Flags flew at half-mast Friday in memory of the four Western graduate students who lost their lives in the fatal crash of Ukranian International Airlines flight PS752 one year ago. To mark the anniversary, Western University announced a new scholarship to commemorate the students' lives.
Ukraine-bound flight PS752, carrying 176 passengers, was shot down over Iran on Jan. 8, 2020. Six scholarships have been established in the memory of the Western students on board: Hadis Hayatdavoudi, Milad Nahavandi, Sajedeh Saraeian and Ghazal Nourain. One scholarship is in Hayatdavoudi’s name, one in memory of all four Western victims and four funded by the Ontario government.
“It was unthinkable then and remains so today that such promising young lives can end this tragically and this senselessly,” Western’s president Alan Shepard said Friday in a video statement. “I extend my deepest condolences to the families, classmates, friends and colleagues, who knew the victims of flight 752.”
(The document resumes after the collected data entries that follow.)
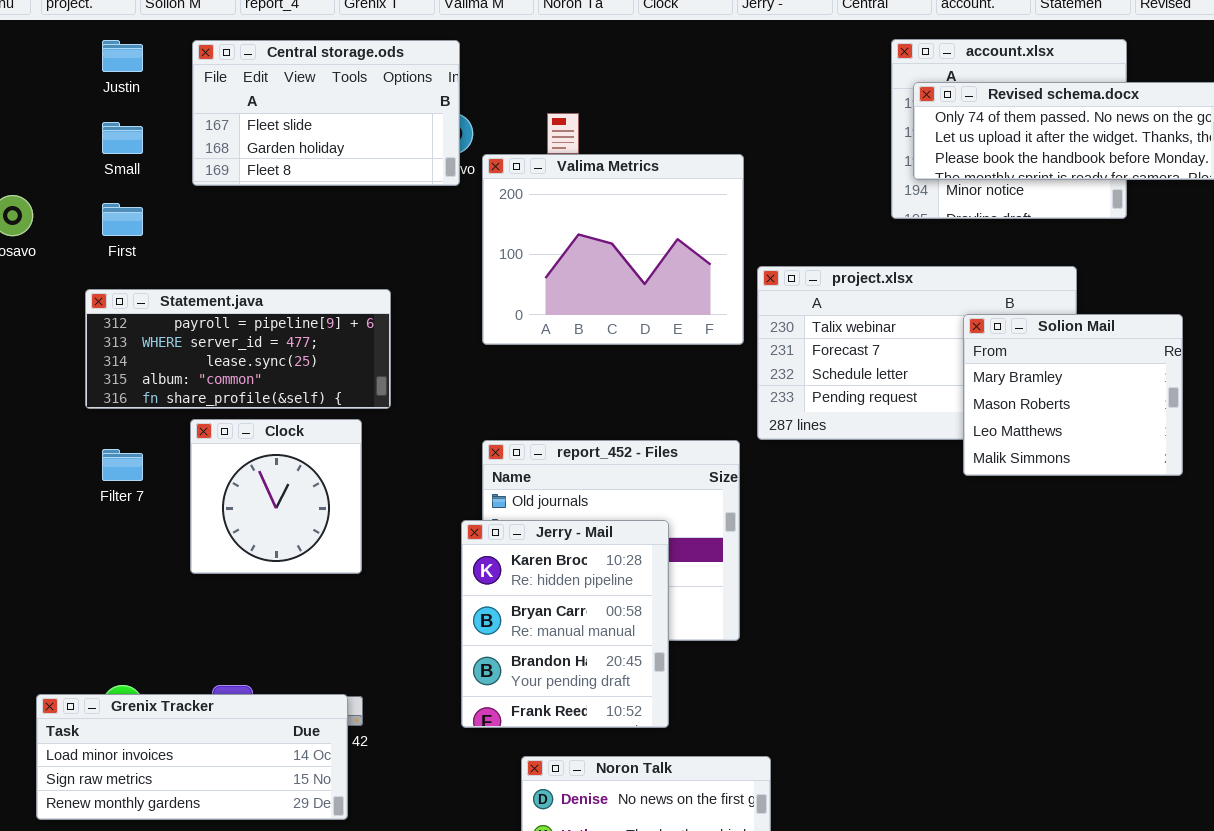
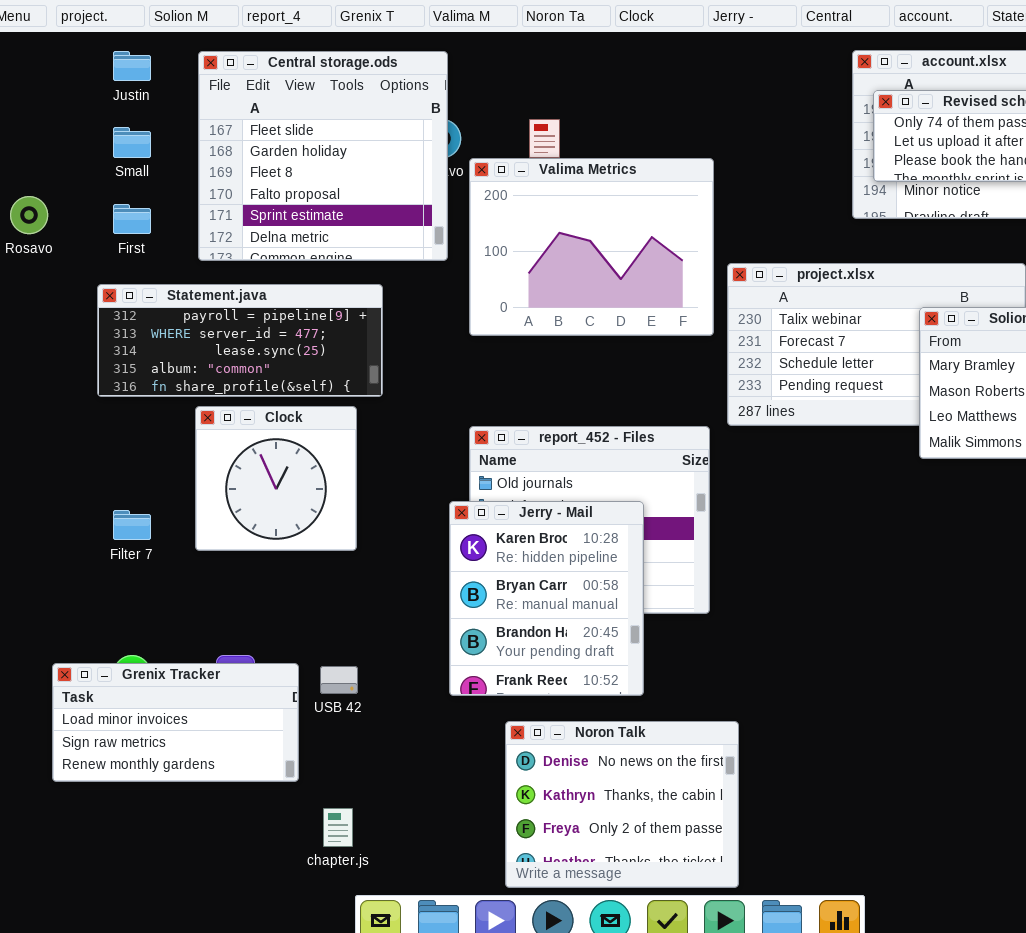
Central storage.ods: [192,40,460,186] -> [198,51,448,261], resized
Filter 7: [102,449,143,481] -> [113,510,151,540], moved
Grenix Tracker: [36,694,348,820] -> [52,663,299,782], resized

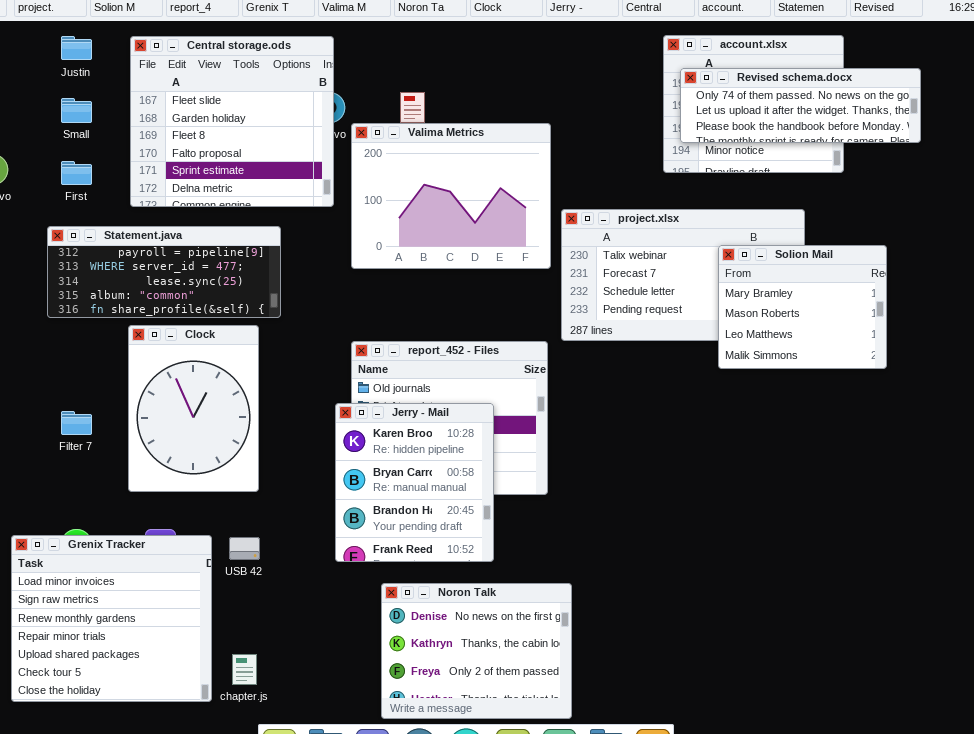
Clock: [195,406,357,551] -> [128,325,259,492], resized
Grenix Tracker: [52,663,299,782] -> [11,535,212,702], resized

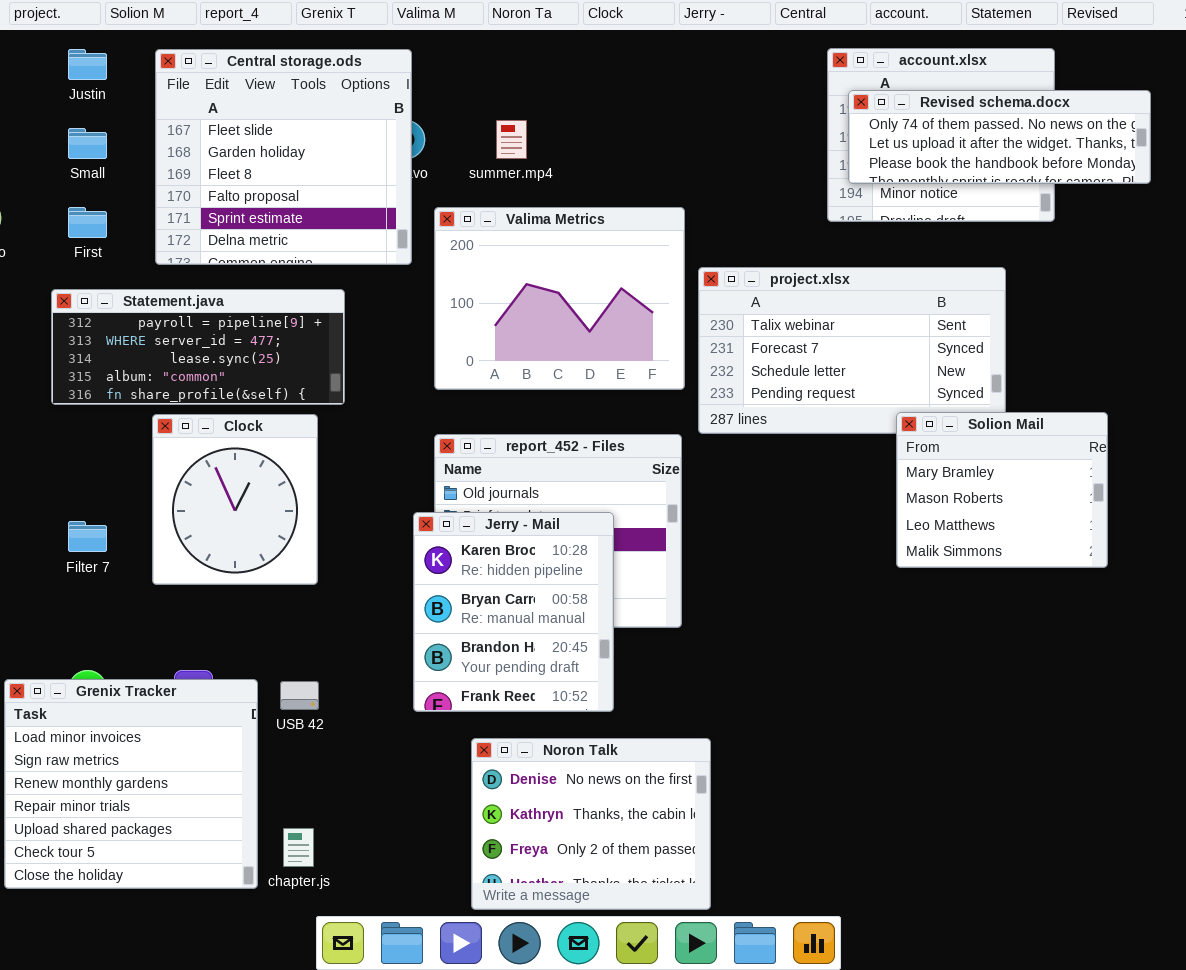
Valima Metrics: [351,123,551,269] -> [434,207,685,390], moved
Solion Mail: [718,245,887,369] -> [896,412,1108,568], moved
Clock: [128,325,259,492] -> [152,414,318,585], resized

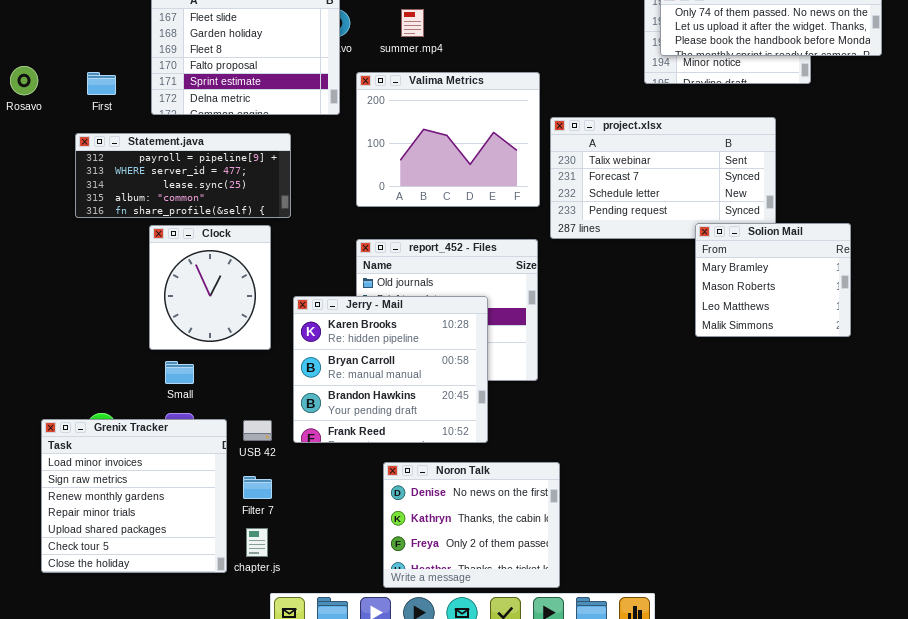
Small: [68,128,107,159] -> [165,361,194,384], moved
Jerry - Mail: [413,512,614,712] -> [293,296,488,443], resized
Filter 7: [68,521,107,552] -> [243,476,272,499], moved

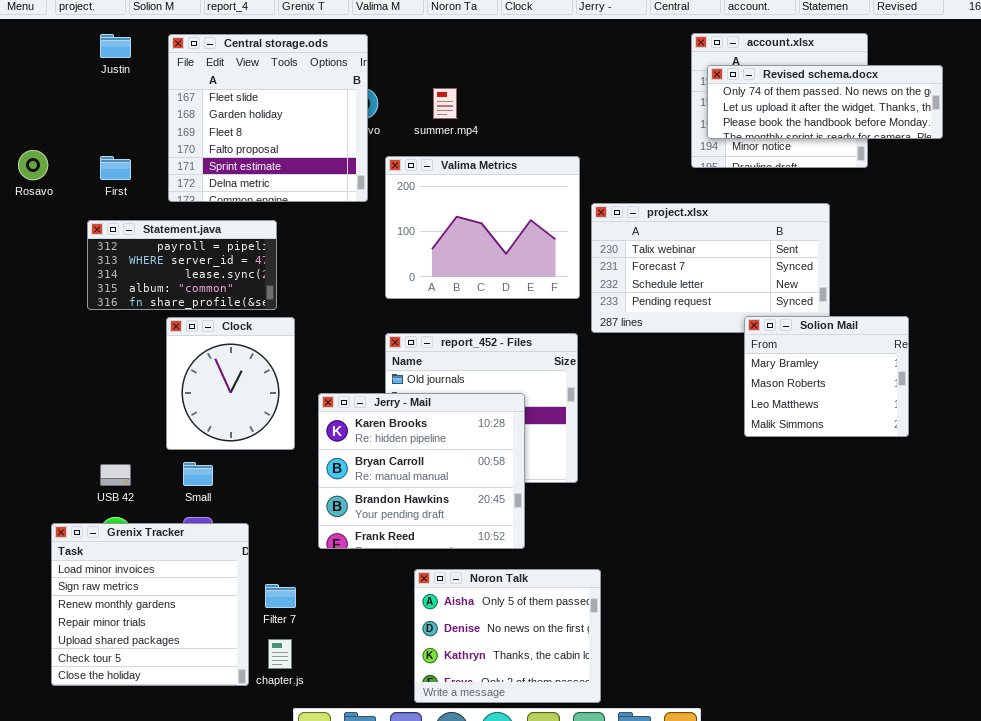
Statement.java: [75,133,291,218] -> [87,220,277,310], resized
USB 42: [243,420,272,441] -> [100,464,131,486], moved
Noron Talk: [383,462,560,588] -> [414,569,601,703], scrolled up 1 row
The Hadis Hayatdavoudi Scholarship in Chemistry, worth $3,000, will be given to a chemistry student each year.
“It will be a constant reminder of who Hadis was,” Nasim Bagheri said, Western alumna and donor of $30,000 to fund the scholarship.
Additionally, the Flight 752 Memorial Graduate Scholarship in Engineering and Science — a Western scholarship partly funded by the Nuclear Waste Management Organization — will be awarded to a science student this year, followed by an engineering student in 2022. The value of the scholarship has not been officially announced.
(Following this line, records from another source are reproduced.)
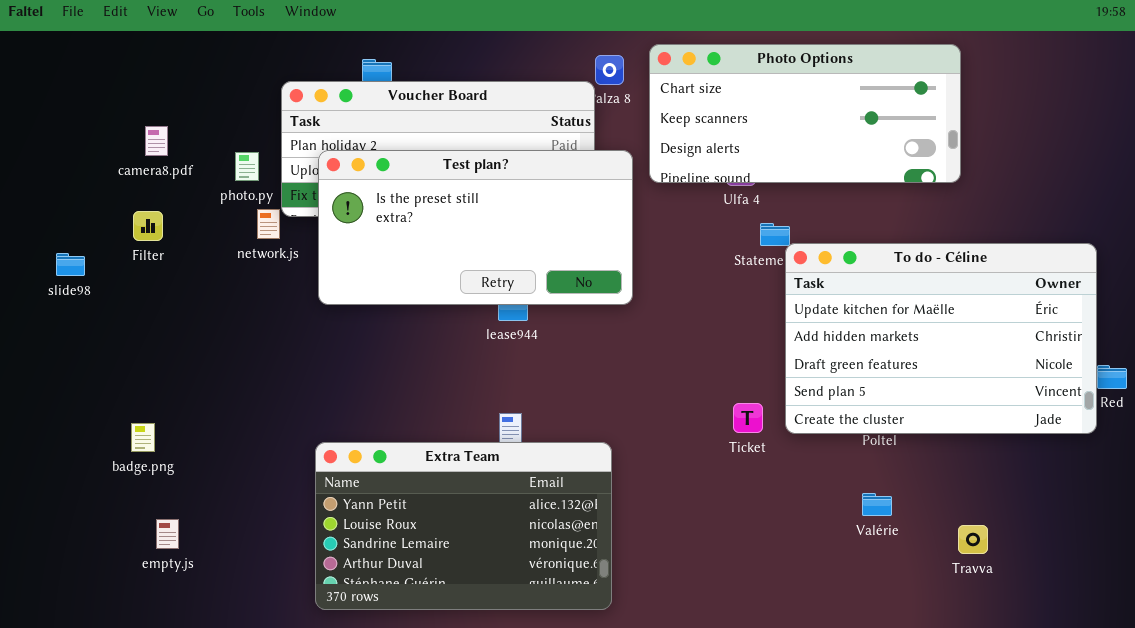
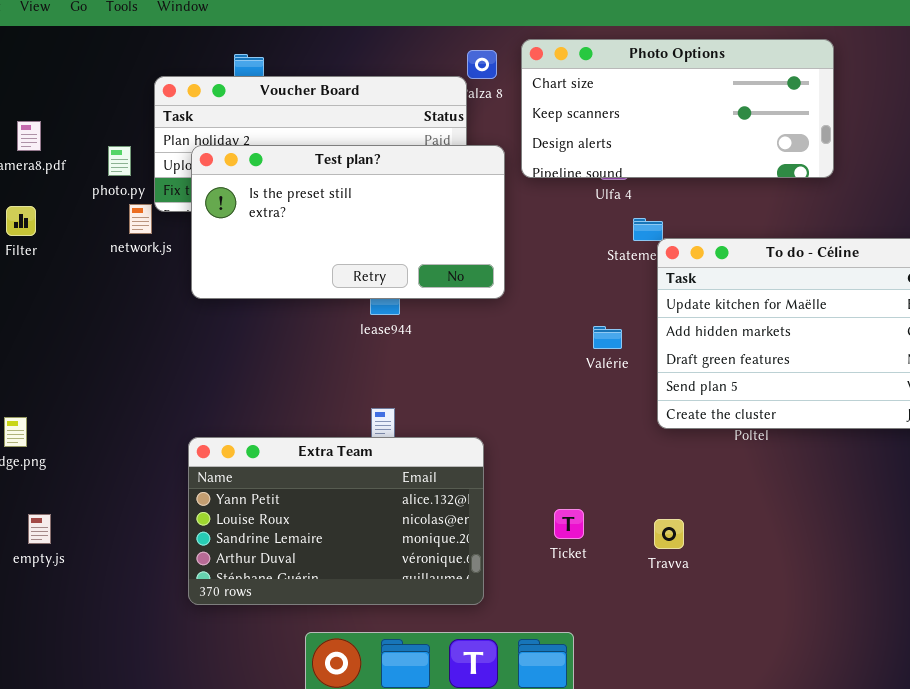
Ticket: [733,403,763,433] -> [554,509,584,539], moved
Valérie: [862,493,892,516] -> [593,326,622,349], moved
Travva: [958,525,988,554] -> [654,519,684,549], moved

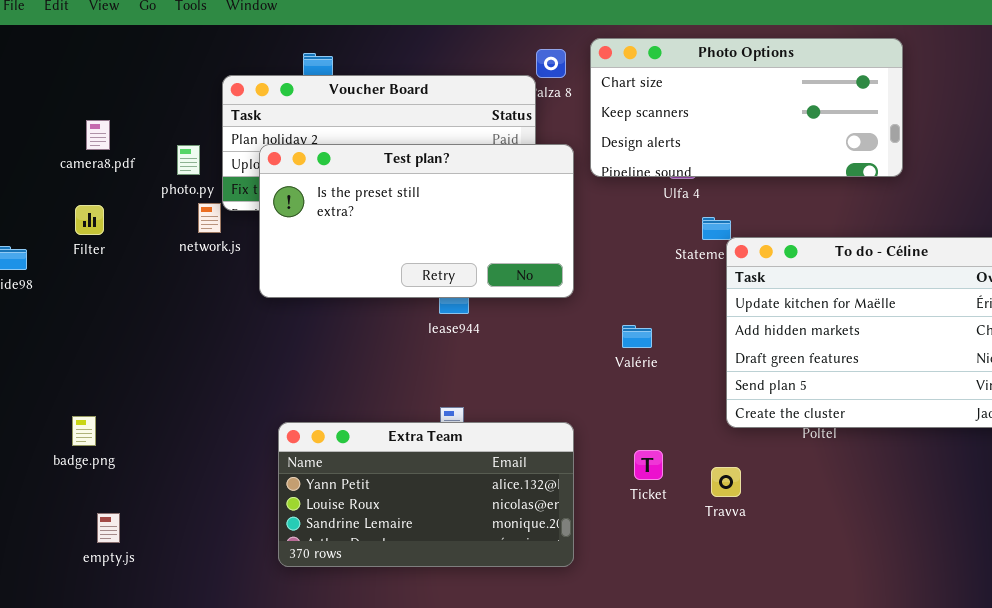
Valérie: [593,326,622,349] -> [622,325,652,348], moved
Extra Team: [188,437,484,605] -> [278,422,574,567], moved, resized
Ticket: [554,509,584,539] -> [634,450,663,480], moved
Travva: [654,519,684,549] -> [711,467,741,497], moved

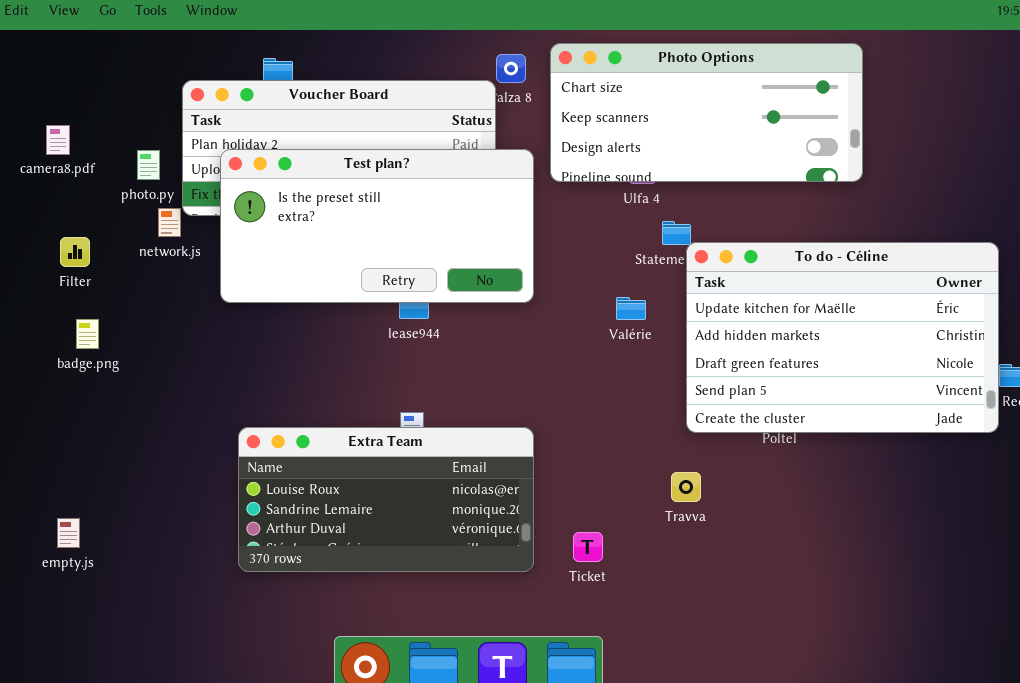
Filter: [75,205,104,235] -> [60,237,90,267], moved
Valérie: [622,325,652,348] -> [616,297,646,320], moved
badge.png: [72,416,96,446] -> [76,319,99,349], moved
Extra Team: [278,422,574,567] -> [238,427,534,572], scrolled down 1 row
Ticket: [634,450,663,480] -> [573,532,603,562], moved

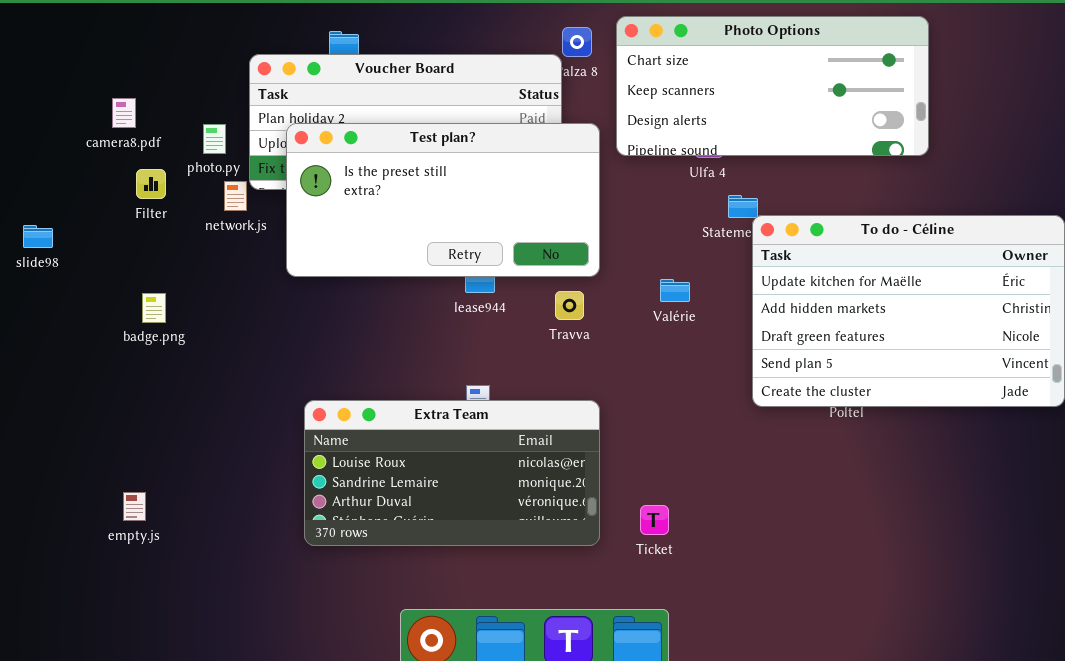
Filter: [60,237,90,267] -> [136,169,166,199], moved
Valérie: [616,297,646,320] -> [660,279,690,302], moved
Travva: [671,472,701,502] -> [555,291,584,320], moved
The four scholarships funded by the Ontario government are part of a larger scholarship fund, which pledged 57 scholarships — one in memory of every Canadian victim — valued at $10,000 each.
Of the 57 Canadians on the flight, 34 were students attending Ontario universities. Each student’s post-secondary institution will be granted a scholarship to disburse, while the remaining scholarships will be distributed to other post-secondary institutions.
“I understand that the pain of your incomprehensible loss will still linger,” Shepard said, addressing those close to the victims. “I hope that a sense of community and compassion and fond memories of your loved ones will offer you comfort in these difficult moments.”